PROMPT 1: Rewrite the paragraph of the 401(k) plan description that begins "Arbitron currently has four main services" as a list of those four services.
PROMPT 2: Edit the 401(k) plan description from the part that opens with "The following description" through the part that closes with "the Plan’s provisions.", putting "an overview" in place of "general information".
*** Opening of TEXT UNDER STUDY ***
1. Description of Plan

General

The following description of Arbitron Inc.’s 401(k) plan (the “Plan”) provides general information only. Participants should refer to the Plan agreement for a more complete description of the Plan’s provisions.

The Plan is a defined contribution plan, qualified under Section 401(a) of the Internal Revenue Code of 1986, as amended (“IRC”), which includes provisions under Section 401(k) allowing an eligible participant to direct the employer to contribute a portion of the participant’s compensation to the Plan on a pre-tax basis through payroll deductions. Qualified employees, as defined by the Plan, who are U.S. citizens or resident aliens paid under the U.S. domestic payroll and who perform services for Arbitron, Inc. (“Arbitron” or “the Company”) primarily within the United States or on a temporary foreign assignment, are eligible to participate in the Plan. The Plan is administered by Arbitron through its Vice President of Administration and through its Retirement Committee, which is appointed by the Chief Executive Officer of the Company. The Plan is subject to the provisions of the Employee Retirement Income Security Act of 1974 (“ERISA”).

Description of the Company

Arbitron is an international media and marketing research firm primarily serving radio, cable, advertising agencies, advertisers, outdoor and out-of-home media and, through its Scarborough joint venture, broadcast television and print media.

Arbitron currently has four main services: measuring radio audiences in local markets in the United States and Mexico; measuring national radio audiences and the audience size of network radio programs and commercials; providing application software used for accessing and analyzing media audience and marketing information data; and providing consumer and media usage information services to radio, cable, retailers, advertising agencies, advertisers, outdoor and out-of-home media, online industries and, through its Scarborough joint venture, broadcast television and print media.
*** Close of TEXT UNDER STUDY ***
*** Opening of DATASET CONTENT ***
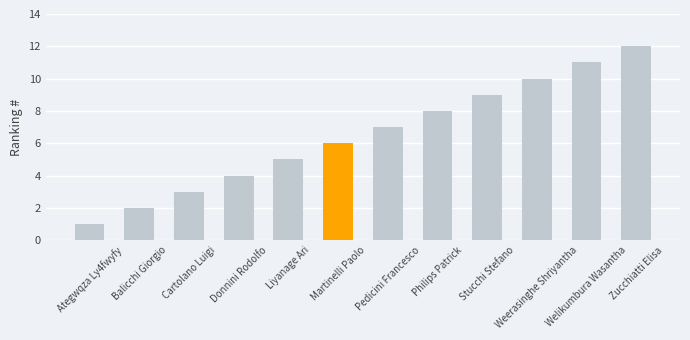

Which category has the highest value across all series?

Zucchiatti Elisa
*** Close of DATASET CONTENT ***
WRITTEN REPLY 1:
Arbitron's four main services:
- Measuring radio audiences in local markets in the United States and Mexico
- Measuring national radio audiences and the audience size of network radio programs and commercials
- Providing application software for accessing and analyzing media audience and marketing information data
- Providing consumer and media usage information services to radio, cable, retailers, advertising agencies, advertisers, outdoor and out-of-home media, online industries and, through the Scarborough joint venture, broadcast television and print media

WRITTEN REPLY 2:
The following description of Arbitron Inc.’s 401(k) plan (the “Plan”) provides an overview only. Participants should refer to the Plan agreement for a more complete description of the Plan’s provisions.